Change of title will result in stamp duty possibly, but CGT may not be triggered if you are just shuffling ownership percentages around before selling to a 3rd party.
This is complicated stuff and you may need to see a lawyer in addition to the tax agent. Perhaps a deed of partition is needed.
hi Richard – Steele held her land for about 10 years from memory, and never developed it, but intended to and had undertaken activities such as applying for DAs, getting plans done etc. I think the only income she received was from agisting horses on it.
There are more cases, another one where someone claimed expenses on an off the plan property which they intended to be an investment – but they changed their minds and moved in, yet were still able to claim the expenses.
Where someone is building an investment property which they intend to rent out I don’t think there is any issue with claiming expenses before it is rented out. It is not too soon or too preliminary if they can demonstrate intention to rent it out.
This is not the case Jac – steele’s case shows expenses can be claimed well before any income earning activity. It depends on the circumstances. If a person is borrowing to build an investment property – ie.e one they intend to rent out then the interest and other costs are generally deductible – even though income from rent may be not expected till the next financial year (or later)
Quick question for any experienced and knowledgable property people relevant to the thread.
I heard recently that when a investment/property is gifted by a parent to their child when they marry it is not subject to Stamp duty, pending certain conditions like the period of time before or after the wedding.
It sounds ludricous in todays day and age, but can anyone shed any light on this or even heard of it?
I’m looking for any information that would tell me how I could minimise land tax with my next purchase (i.e. how to structure the ownership of the next IP, and the next one, and so forth), what the future tax effects would be (e.g. how a property owned under a Trust would be different to that owned by an individual – future CGT, negative gearing, claiming losses, income rules, etc.).
In this case you need personal advice from someone qualified to advise on land tax – a registered tax agent or a solicitor. There are no books on the topic but there are some good articles around – technical stuff for lawyers and accountants mainly.
But all you have to do is to look at the land tax act cited above.
This reply was modified 10 years, 6 months ago by Terryw.
Yes, it is possible the CGT exemption won’t apply. But it will depend on the situation. If you are a builder then the ATO would be looking more closely at this.
I think you would be in trouble under strategy 1 when it comes to the main residence exemption, as it looks to me like purely being a profit making scheme.
e.g. TD 92/135
Income tax: capital gains: is the main residence exemption relevant when the proceeds of sale of a dwelling are treated as income under ordinary concepts?
1. No. In cases where the sale of a dwelling gives rise to income under section 6-5 of the Income Tax Assessment Act 1997 (ITAA 1997), for example. as part of a business or from an isolated profit-making transaction, that income remains assessable even if a main residence exemption is available for CGT purposes.

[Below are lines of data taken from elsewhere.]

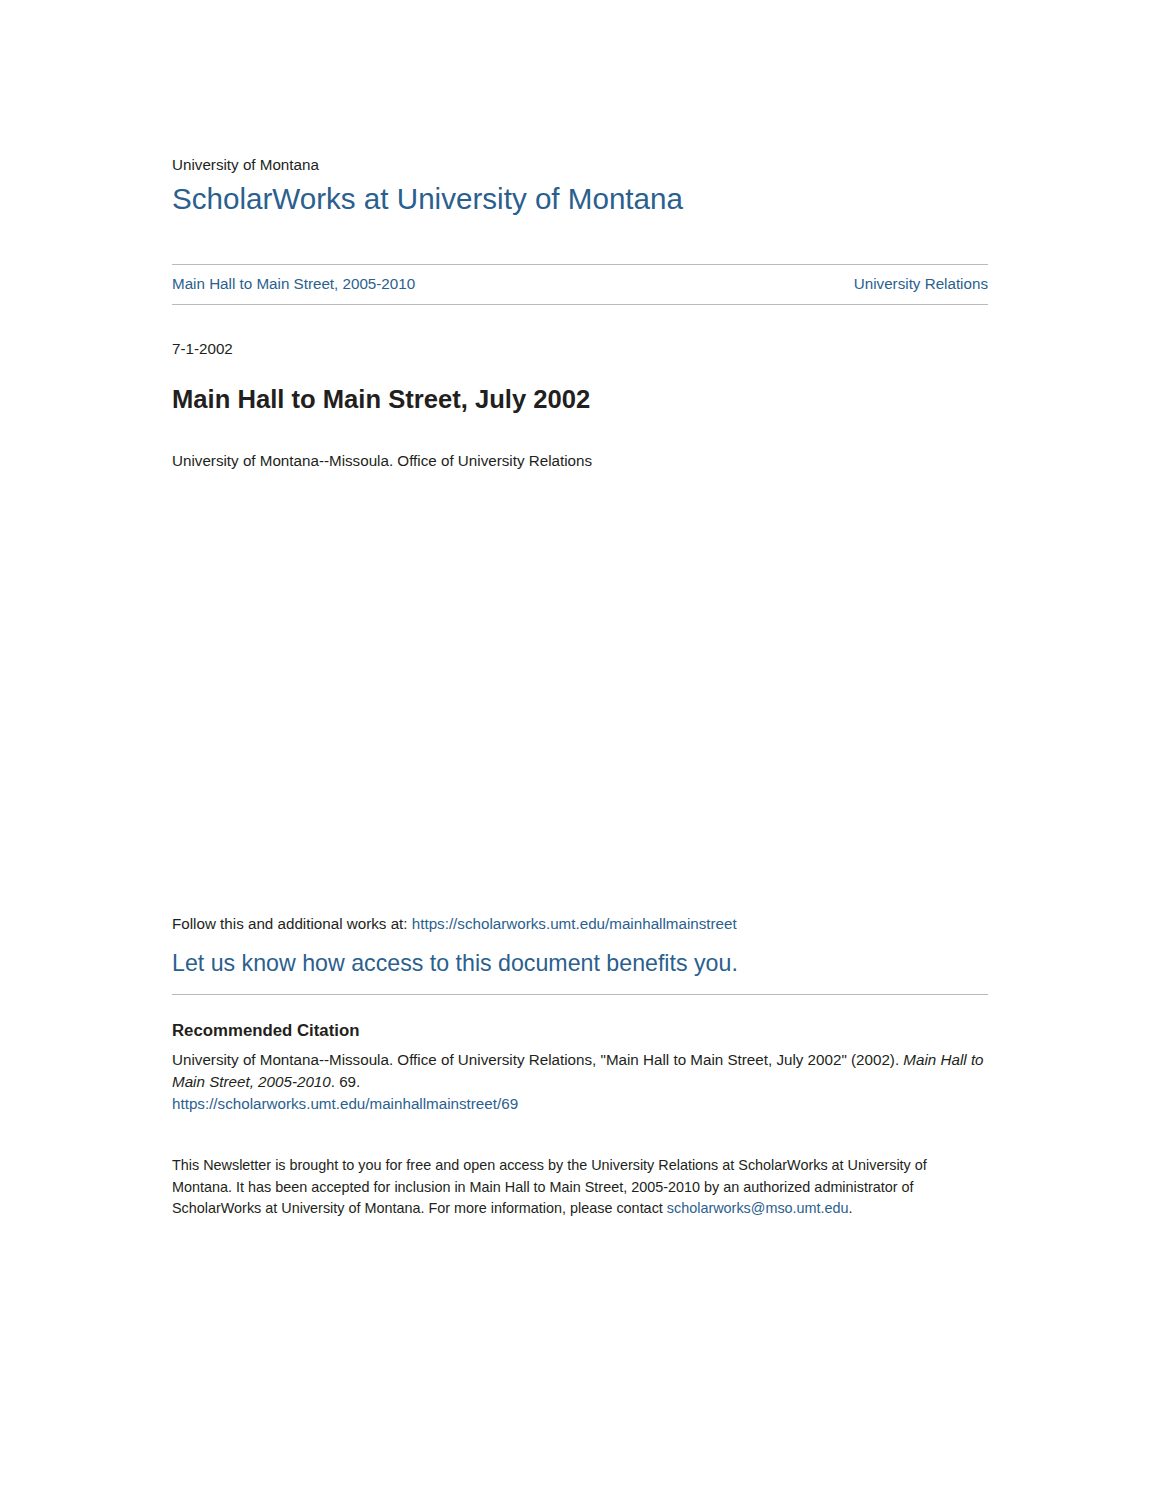University of Montana
ScholarWorks at University of Montana
Main Hall to Main Street, 2005-2010 University Relations
7-1-2002
Main Hall to Main Street, July 2002
University of Montana--Missoula. Office of University Relations
Follow this and additional works at: https://scholarworks.umt.edu/mainhallmainstreet
Let us know how access to this document benefits you.
Recommended Citation
University of Montana--Missoula. Office of University Relations, "Main Hall to Main Street, July 2002" (2002). Main Hall to Main Street, 2005-2010. 69.
https://scholarworks.umt.edu/mainhallmainstreet/69
This Newsletter is brought to you for free and open access by the University Relations at ScholarWorks at University of Montana. It has been accepted for inclusion in Main Hall to Main Street, 2005-2010 by an authorized administrator of ScholarWorks at University of Montana. For more information, please contact scholarworks@mso.umt.edu.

2. The main residence exemption in Subdivision 118-B of the ITAA 1997 is a capital gains tax exemption only and does not extend to exempt from tax ordinary profits or business income.
Example :
A builder constructs a spec home in which he and his family reside while construction proceeds on another spec home. Any profit on sale which gives rise to income is fully assessable to the builder even if a main residence exemption is available for CGT purposes.
Tenants in common and Joint tenants generally treated the same as most states assess the owner as one unit. In NSW the primary taxpayer = both of you. One threshold between you. If either of you own property separately then your share of the jointly owned property will count to the threshold for the second property.